The proper way to use a jam nut, and a look at engineering drawing texts
The jam nut, a locking device for nuts, is illustrated on p. 164, Fig. 382A, of the 5th edition of French, and on p. 530, Fig. 42A, of the 11th edition (see References). This illustration is, I believe, in error: the thinner nut should be on the bottom, the regular nut on top. It is remarkable that this illustration survived so many editions without notice, and probably has caused many engineers to put the jam nut on top. It looks "logical" to put the thinner nut on top, but this is misleading.
The idea of a jam nut is to cause the two nuts to press on the threads in opposite directions, so that the thread is stretched between them, and this stretch is not relieved if the nuts should turn slightly on the bolt, so that unscrewing is discouraged. If this condition does not exist, and it usually will not be if the thinner nut is on top and tightened second, then the top nut and after it the lower nut can loosen without restraint, and there will be no locking action. Two nuts in this case are not much better than one. The proper connection is made by tightening the jam nut snugly first, then tightening the upper nut so tightly that the stress on the jam nut is reversed as the bolt strains. The two nuts could be the same thickness, but it saves space if the lower one is thinner. The thinner nut must counter only part of the compressive force of the regular nut, which does double duty. It is surprisingly difficult to find illustrations of a jam nut used properly, or torque specifications. This is also a matter that is of no interest to the academic engineer, who only talks about locknuts and does not actually use them.

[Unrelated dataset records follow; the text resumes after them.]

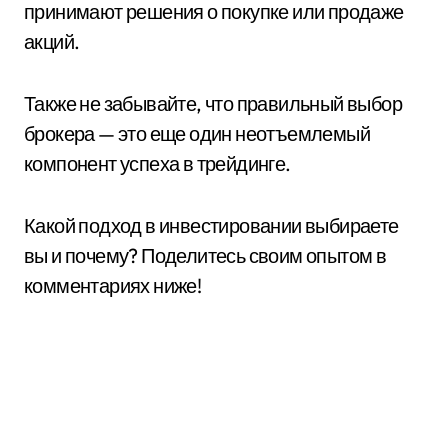
принимают решения о покупке или продаже
акций.
Также не забывайте, что правильный выбор
брокера — это еще один неотъемлемый
компонент успеха в трейдинге.
Какой подход в инвестировании выбираете
вы и почему? Поделитесь своим опытом в
комментариях ниже!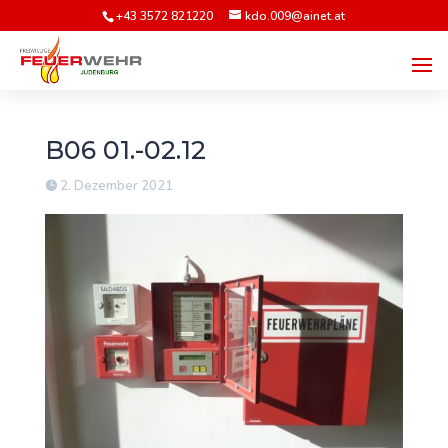
+43 3572 821220
kdo.009@ainet.at
B06 01.-02.12
2. Dezember 2021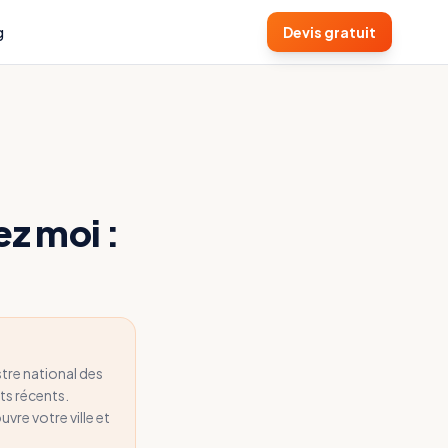
g
Devis gratuit
z moi :
stre national des
ts récents.
re votre ville et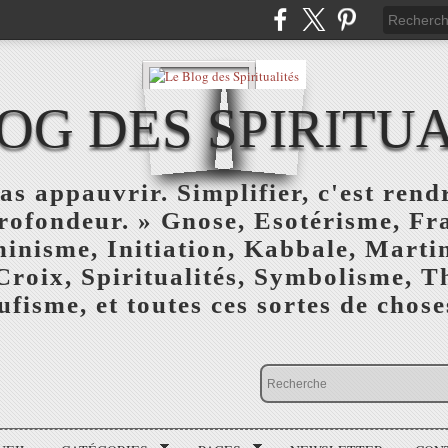
OG DES SPIRITU
as appauvrir. Simplifier, c'est rendr
profondeur. » Gnose, Esotérisme, F
inisme, Initiation, Kabbale, Marti
Croix, Spiritualités, Symbolisme, T
ufisme, et toutes ces sortes de choses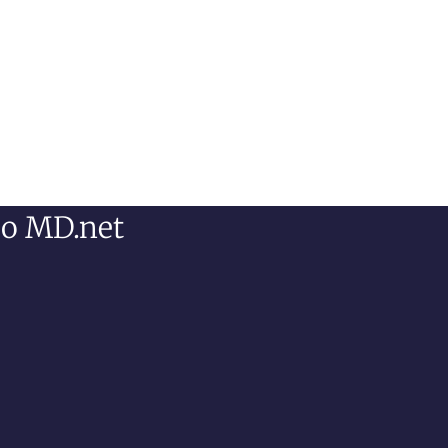
eo MD.net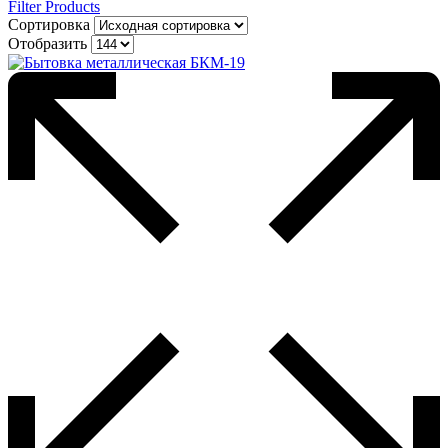
Filter Products
Сортировка
Отобразить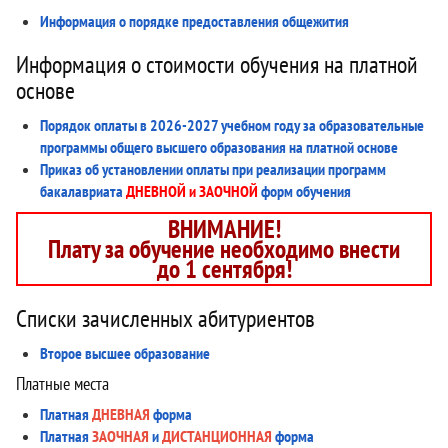
Информация о порядке предоставления общежития
Информация о стоимости обучения на платной
основе
Порядок оплаты в 2026-2027 учебном году за образовательные
программы общего высшего образования на платной основе
Приказ об установлении оплаты при реализации программ
бакалавриата
ДНЕВНОЙ и ЗАОЧНОЙ
форм обучения
ВНИМАНИЕ!
Плату за обучение необходимо внести
до 1 сентября!
Списки зачисленных абитуриентов
Второе высшее образование
Платные места
Платная
ДНЕВНАЯ
форма
Платная
ЗАОЧНАЯ
и
ДИСТАНЦИОННАЯ
форма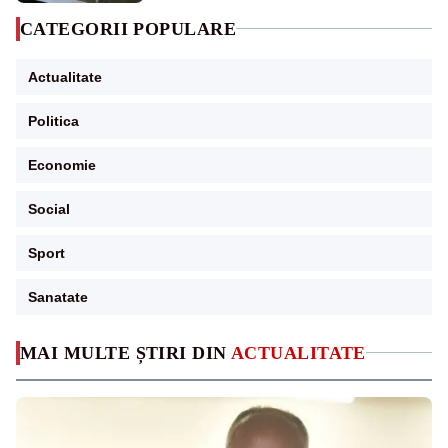
CATEGORII POPULARE
Actualitate
Politica
Economie
Social
Sport
Sanatate
MAI MULTE ȘTIRI DIN
ACTUALITATE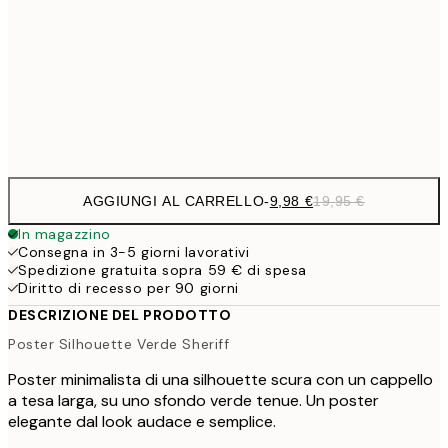
32,
24,5
70x100 cm
Frame
options
AGGIUNGI AL CARRELLO
-
9,98 €
19,95 €
In magazzino
Consegna in 3-5 giorni lavorativi
Spedizione gratuita sopra 59 € di spesa
Diritto di recesso per 90 giorni
DESCRIZIONE DEL PRODOTTO
Poster Silhouette Verde Sheriff
Poster minimalista di una silhouette scura con un cappello
a tesa larga, su uno sfondo verde tenue. Un poster
elegante dal look audace e semplice.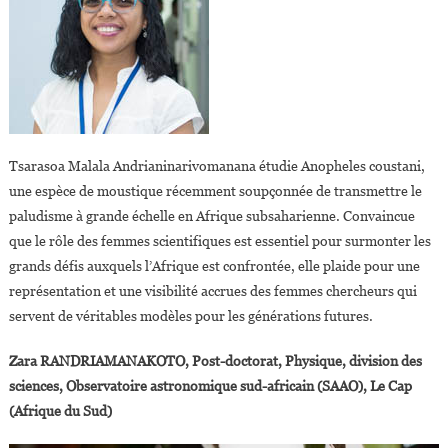
Tsarasoa Malala Andrianinarivomanana étudie Anopheles coustani,
une espèce de moustique récemment soupçonnée de transmettre le
paludisme à grande échelle en Afrique subsaharienne. Convaincue
que le rôle des femmes scientifiques est essentiel pour surmonter les
grands défis auxquels l’Afrique est confrontée, elle plaide pour une
représentation et une visibilité accrues des femmes chercheurs qui
servent de véritables modèles pour les générations futures.
Zara RANDRIAMANAKOTO, Post-doctorat, Physique, division des
sciences, Observatoire astronomique sud-africain (SAAO), Le Cap
(Afrique du Sud)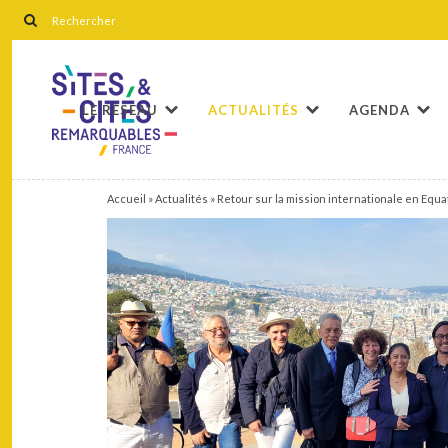
LE RÉSEAU
ACTUALITÉS
AGENDA
Accueil
»
Actualités
»
Retour sur la mission internationale en Equ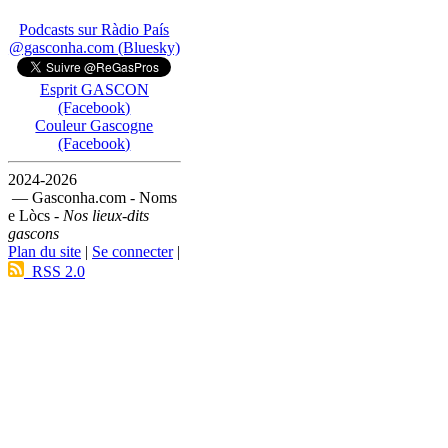
Podcasts sur Ràdio País
@gasconha.com (Bluesky)
Esprit GASCON
(Facebook)
Couleur Gascogne
(Facebook)
2024-2026
— Gasconha.com - Noms
e Lòcs -
Nos lieux-dits
gascons
Plan du site
|
Se connecter
|
RSS 2.0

This matter caused me to consult the two editions of French that I had on hand. This classic text is, in my opinion, perhaps the best engineering drawing text ever written. It is interesting to compare the two editions. The fifth edition had 433 pages, while the eleventh was expanded to 787 pages. The later edition had more and larger illustrations, and added, among other things, a good chapter on manufacturing methods, and a chapter on engineering design. The mention of design was necessary at the time, when it was hoped that following some procedural framework could compensate for a lack of good sense. Pictorial drawing and sketching were actually de-emphasized, and line shading was eliminated. The distinction between third-angle and first-angle projection also was not mentioned in the later edition, so that European drawings will appear strange to the American student. It would not have been too much to say that the views were the same, only placed in different positions. In general, everything mentioned in the later edition was also present in the earlier one, so that the earlier text would be just as useful and complete as the later.

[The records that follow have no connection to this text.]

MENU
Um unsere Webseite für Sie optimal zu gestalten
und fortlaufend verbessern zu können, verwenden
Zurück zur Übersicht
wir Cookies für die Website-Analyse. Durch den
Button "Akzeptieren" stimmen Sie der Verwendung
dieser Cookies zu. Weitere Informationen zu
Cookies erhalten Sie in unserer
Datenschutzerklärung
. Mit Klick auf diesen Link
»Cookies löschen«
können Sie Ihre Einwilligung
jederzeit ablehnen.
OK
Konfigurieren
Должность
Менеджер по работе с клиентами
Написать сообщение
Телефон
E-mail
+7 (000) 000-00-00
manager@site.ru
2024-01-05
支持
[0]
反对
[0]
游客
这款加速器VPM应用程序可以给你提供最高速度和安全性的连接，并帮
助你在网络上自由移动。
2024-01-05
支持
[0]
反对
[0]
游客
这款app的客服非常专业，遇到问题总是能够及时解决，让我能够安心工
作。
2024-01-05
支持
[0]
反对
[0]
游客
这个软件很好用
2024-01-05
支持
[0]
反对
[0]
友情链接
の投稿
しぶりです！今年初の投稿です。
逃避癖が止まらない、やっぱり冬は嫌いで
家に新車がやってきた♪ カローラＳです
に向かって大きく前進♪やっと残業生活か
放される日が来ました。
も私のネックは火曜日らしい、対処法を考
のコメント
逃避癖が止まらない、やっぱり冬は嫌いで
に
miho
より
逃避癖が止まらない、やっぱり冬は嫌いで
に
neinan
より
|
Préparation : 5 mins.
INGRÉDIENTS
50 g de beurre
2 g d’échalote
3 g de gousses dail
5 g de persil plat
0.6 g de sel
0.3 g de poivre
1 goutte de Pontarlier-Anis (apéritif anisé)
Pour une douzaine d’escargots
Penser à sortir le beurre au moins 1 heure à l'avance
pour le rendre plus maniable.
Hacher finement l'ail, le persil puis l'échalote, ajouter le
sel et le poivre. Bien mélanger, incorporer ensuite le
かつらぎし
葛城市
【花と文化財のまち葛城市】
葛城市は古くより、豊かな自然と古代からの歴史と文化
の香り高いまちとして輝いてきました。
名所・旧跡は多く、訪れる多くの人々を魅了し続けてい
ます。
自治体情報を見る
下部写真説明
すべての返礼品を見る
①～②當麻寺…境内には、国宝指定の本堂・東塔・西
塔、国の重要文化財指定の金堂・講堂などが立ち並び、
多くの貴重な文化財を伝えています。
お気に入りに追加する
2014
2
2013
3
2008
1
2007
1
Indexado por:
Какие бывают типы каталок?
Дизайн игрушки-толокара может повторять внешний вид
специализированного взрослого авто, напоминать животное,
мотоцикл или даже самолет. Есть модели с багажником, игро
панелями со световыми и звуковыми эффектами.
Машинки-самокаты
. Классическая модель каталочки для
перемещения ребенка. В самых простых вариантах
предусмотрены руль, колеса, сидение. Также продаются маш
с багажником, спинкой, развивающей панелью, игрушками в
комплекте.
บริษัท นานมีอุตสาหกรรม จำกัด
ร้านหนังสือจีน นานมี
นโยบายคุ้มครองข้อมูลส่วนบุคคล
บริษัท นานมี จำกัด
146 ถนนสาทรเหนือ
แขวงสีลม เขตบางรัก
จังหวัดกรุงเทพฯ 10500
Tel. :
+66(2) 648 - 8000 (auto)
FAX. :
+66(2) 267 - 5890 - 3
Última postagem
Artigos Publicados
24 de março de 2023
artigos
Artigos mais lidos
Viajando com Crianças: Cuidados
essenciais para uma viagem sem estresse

One interesting improvement is in the methods of drawing open and crossed belts between two circles. The fifth edition presented exact geometrical constructions, but the later an effective shorthand method. In this method, the direction of the tangents can easily be estimated with a triangle, which can then be used to find the exact points of tangency by using the right angle. This is quicker than the earlier way, and gives good results.
The later edition did not yet mention computer drafting, which has become very important in industry. Contrary to popular belief, computer drafting is actually more difficult than drawing with instruments, and places greater reliance on geometrical methods and descriptive geometry. The great difference is that the result is machine-readable and machine-plottable, easily modified, and benefits from all the advantages of computer handling (such as transferring details between different drawings, use of standard parts, or making 3-dimensional representations). On the other hand, computer drafting does not involve the manual activity that is such a valuable accompaniment to drawing with instruments and sketching. Indeed, the relation to sketching, a valuable tool for the designer, is totally absent. The novice draftsman on a computer is far more likely to create drawings that are largely useless in the shop.
Computer drafting and machine plotting does away with the inking of drawings, which was necessary for making good copies. Inking was always the hardest part of mechanical drawing for the novice, though with practice it was not hard to do, and the result was pleasing. Modern drafting pens made it somewhat easier, but the older ruling pen was not hard to use. The elimination of inking requires less skill in draftsmen, so they can be paid less, always a prime consideration.
There is a field of drawing that is intermediate between T-square or computer drafting and sketching, and that is not well presented in French (or any other text). This method uses "engineering paper" ruled in 1/10-inch or millimetre squares on one side; the other side is used for drawing, where the ruling shows faintly and is a guide to drawing horizontal and vertical lines. Triangles are used in pairs to draw parallel and perpendicular lines, just as with a drafting machine. Circles are drawn with compasses. Leads should be F or H, somewhat softer than for drawing on a drawing board. Good results can be obtained from sketches with freehand straight lines to accurate drawings, and very little equipment is required.
T. E. French, A Manual of Engineering Drawing for Students and Draftsmen, 5th ed. (New York: McGraw-Hill, 1935).
T. E. French and C. J. Vierck, Engineering Drawing and Graphic Technology, 11th ed. (New York: McGraw-Hill, 1972).